PROBLEM TO WORK ON:
Render every text line in the material as a JSON list of strings, one string per line, with blank lines and pictures left out.

Segment Start: DATASET ENTRIES

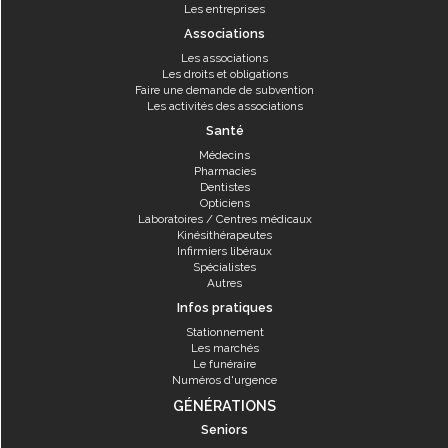
Les entreprises
Associations
Les associations
Les droits et obligations
Faire une demande de subvention
Les activités des associations
Santé
Médecins
Pharmacies
Dentistes
Opticiens
Laboratoires / Centres médicaux
Kinésithérapeutes
Infirmiers libéraux
Spécialistes
Autres
Infos pratiques
Stationnement
Les marchés
Le funéraire
Numéros d'urgence
GÉNÉRATIONS
Seniors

Segment End: DATASET ENTRIES

RESULT FOR THIS EXERCISE:
[
  "Les entreprises",
  "Associations",
  "Les associations",
  "Les droits et obligations",
  "Faire une demande de subvention",
  "Les activités des associations",
  "Santé",
  "Médecins",
  "Pharmacies",
  "Dentistes",
  "Opticiens",
  "Laboratoires / Centres médicaux",
  "Kinésithérapeutes",
  "Infirmiers libéraux",
  "Spécialistes",
  "Autres",
  "Infos pratiques",
  "Stationnement",
  "Les marchés",
  "Le funéraire",
  "Numéros d'urgence",
  "GÉNÉRATIONS",
  "Seniors"
]